• [RECORD EXCERPTS]

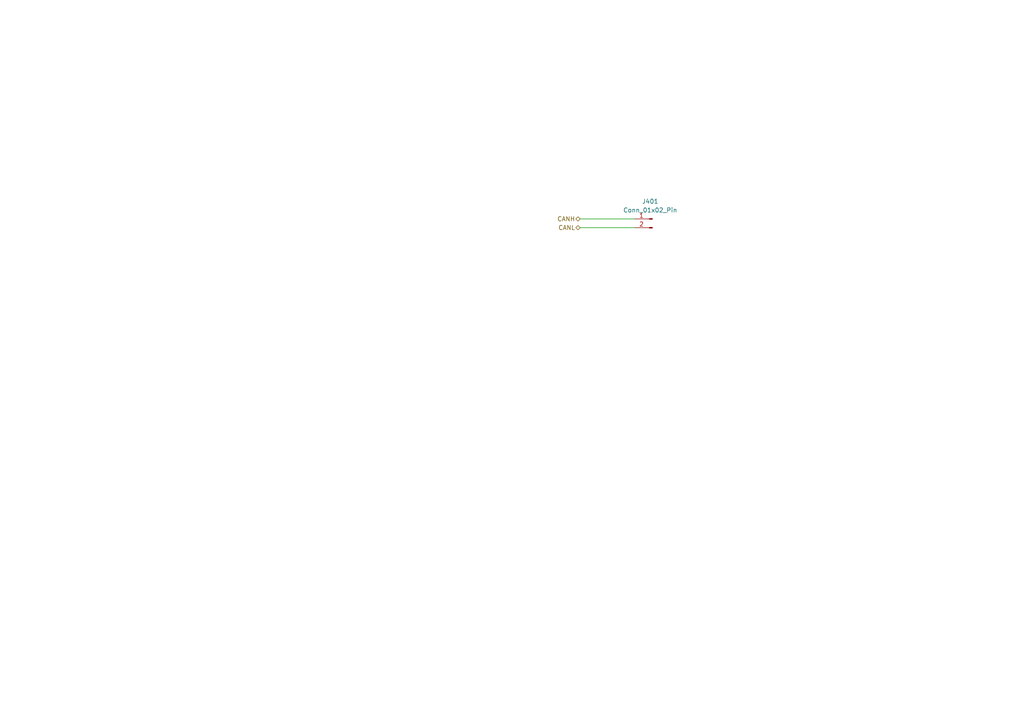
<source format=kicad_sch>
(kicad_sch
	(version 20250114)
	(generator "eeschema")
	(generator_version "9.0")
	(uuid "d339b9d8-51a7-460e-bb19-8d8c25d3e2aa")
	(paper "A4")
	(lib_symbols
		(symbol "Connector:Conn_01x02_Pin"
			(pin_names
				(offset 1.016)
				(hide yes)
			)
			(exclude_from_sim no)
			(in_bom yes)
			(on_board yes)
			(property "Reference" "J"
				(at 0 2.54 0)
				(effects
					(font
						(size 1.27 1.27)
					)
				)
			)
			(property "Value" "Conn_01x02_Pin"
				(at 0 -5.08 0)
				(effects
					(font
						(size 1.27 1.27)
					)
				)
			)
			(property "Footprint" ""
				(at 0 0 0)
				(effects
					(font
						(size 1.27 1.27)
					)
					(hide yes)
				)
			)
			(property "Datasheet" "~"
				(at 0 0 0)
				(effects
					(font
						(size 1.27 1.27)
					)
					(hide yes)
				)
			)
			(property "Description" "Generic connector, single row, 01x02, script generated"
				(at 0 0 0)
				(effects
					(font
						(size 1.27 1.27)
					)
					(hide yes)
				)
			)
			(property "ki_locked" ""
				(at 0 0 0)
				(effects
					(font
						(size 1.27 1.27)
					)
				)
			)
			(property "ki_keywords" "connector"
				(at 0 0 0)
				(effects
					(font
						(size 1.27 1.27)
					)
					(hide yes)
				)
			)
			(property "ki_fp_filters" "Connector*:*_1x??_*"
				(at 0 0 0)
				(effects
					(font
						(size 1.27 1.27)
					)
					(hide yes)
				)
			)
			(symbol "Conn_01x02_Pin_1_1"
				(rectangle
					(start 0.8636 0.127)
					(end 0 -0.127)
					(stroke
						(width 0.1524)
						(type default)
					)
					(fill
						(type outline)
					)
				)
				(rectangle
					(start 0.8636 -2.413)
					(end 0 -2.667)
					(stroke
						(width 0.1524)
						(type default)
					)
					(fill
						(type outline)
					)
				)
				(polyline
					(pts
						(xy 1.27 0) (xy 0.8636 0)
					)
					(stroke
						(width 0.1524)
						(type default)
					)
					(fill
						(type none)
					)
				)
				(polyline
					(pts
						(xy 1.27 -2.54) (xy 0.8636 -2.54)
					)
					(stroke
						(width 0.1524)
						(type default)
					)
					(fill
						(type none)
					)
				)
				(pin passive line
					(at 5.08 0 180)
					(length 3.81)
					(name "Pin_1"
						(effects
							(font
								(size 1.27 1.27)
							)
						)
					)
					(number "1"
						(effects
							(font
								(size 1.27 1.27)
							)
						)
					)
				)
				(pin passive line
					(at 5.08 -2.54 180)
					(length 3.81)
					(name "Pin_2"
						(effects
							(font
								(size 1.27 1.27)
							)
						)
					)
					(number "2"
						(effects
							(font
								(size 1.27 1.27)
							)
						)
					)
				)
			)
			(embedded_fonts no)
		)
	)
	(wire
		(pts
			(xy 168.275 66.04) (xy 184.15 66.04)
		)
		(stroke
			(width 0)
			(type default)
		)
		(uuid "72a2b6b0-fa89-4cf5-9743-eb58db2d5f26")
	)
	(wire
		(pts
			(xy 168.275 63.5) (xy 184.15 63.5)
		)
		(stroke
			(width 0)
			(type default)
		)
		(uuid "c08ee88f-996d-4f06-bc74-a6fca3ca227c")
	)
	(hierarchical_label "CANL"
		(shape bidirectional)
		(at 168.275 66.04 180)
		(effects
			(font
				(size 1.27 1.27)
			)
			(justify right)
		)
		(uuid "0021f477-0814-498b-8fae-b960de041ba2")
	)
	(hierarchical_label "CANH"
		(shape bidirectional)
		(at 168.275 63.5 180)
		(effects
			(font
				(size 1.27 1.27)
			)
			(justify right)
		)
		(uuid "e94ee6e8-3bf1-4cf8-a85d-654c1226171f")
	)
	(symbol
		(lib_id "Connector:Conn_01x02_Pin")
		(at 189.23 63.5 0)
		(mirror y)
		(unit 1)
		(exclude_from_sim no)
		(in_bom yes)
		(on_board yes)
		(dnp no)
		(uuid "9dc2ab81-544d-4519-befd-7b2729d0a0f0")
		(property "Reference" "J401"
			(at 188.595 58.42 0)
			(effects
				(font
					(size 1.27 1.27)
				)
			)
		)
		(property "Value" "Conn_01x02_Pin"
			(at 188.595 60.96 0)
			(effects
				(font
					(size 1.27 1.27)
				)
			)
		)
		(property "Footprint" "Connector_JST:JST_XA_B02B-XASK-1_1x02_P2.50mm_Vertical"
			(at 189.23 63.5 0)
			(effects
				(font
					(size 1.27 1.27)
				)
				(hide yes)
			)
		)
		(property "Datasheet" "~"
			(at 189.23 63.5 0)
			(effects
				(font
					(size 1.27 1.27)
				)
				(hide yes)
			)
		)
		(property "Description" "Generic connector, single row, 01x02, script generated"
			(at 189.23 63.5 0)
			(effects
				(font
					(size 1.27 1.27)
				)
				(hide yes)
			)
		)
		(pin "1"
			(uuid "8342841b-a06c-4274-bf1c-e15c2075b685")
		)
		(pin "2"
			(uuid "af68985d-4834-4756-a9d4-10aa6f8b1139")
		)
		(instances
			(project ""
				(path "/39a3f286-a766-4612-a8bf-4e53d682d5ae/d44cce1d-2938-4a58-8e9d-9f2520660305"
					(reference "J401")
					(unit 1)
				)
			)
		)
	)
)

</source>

...

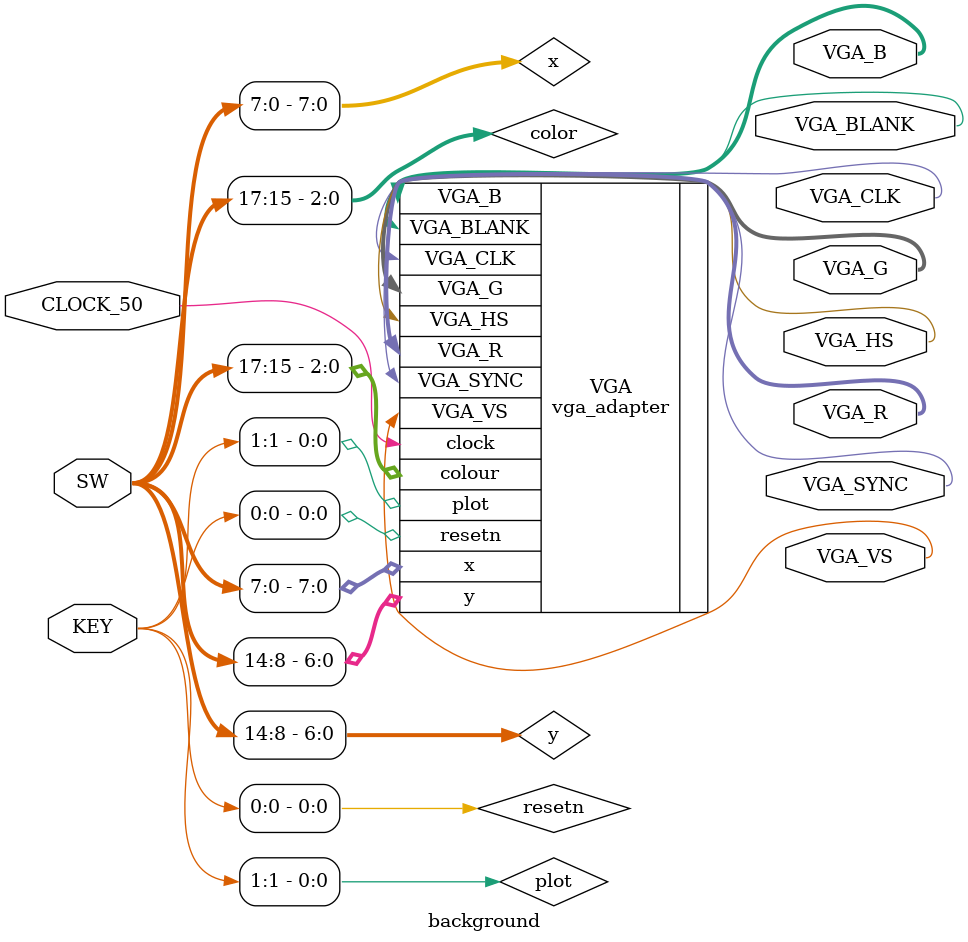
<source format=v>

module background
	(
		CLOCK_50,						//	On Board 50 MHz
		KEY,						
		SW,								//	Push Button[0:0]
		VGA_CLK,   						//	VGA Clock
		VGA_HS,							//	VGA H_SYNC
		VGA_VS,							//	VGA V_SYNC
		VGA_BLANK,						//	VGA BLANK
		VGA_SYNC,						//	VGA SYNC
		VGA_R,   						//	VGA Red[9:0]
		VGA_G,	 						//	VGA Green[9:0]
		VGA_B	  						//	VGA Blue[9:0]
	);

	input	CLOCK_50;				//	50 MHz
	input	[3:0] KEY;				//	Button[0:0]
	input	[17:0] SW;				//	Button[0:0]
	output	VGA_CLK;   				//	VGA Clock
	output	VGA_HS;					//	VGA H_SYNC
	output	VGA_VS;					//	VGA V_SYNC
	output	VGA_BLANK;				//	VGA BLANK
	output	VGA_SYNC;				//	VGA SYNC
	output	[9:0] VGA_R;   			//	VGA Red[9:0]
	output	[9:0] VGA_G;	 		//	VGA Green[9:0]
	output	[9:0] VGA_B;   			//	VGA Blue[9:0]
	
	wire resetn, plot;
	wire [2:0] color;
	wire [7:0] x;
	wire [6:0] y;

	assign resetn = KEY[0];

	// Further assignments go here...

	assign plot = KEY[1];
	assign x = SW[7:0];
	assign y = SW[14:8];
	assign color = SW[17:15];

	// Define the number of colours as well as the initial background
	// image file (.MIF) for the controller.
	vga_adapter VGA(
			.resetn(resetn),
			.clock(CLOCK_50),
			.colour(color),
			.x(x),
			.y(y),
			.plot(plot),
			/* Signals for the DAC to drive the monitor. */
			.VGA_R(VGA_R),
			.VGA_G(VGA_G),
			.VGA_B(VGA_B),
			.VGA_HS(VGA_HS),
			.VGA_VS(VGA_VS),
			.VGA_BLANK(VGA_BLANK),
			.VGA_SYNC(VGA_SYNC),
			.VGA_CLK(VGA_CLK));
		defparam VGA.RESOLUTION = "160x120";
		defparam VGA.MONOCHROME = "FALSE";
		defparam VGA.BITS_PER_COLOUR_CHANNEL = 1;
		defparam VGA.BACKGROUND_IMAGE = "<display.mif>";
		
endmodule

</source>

• [TASK]
Within the listing above, locate the line containing "(at 5.08 0 180)" and the line containing "(xy 168.275 66.04) (xy 184.15 66.04)". Reproduce those two lines and all lines between them exactly, with nothing added.

• [EXERCISE OUTPUT]
					(at 5.08 0 180)
					(length 3.81)
					(name "Pin_1"
						(effects
							(font
								(size 1.27 1.27)
							)
						)
					)
					(number "1"
						(effects
							(font
								(size 1.27 1.27)
							)
						)
					)
				)
				(pin passive line
					(at 5.08 -2.54 180)
					(length 3.81)
					(name "Pin_2"
						(effects
							(font
								(size 1.27 1.27)
							)
						)
					)
					(number "2"
						(effects
							(font
								(size 1.27 1.27)
							)
						)
					)
				)
			)
			(embedded_fonts no)
		)
	)
	(wire
		(pts
			(xy 168.275 66.04) (xy 184.15 66.04)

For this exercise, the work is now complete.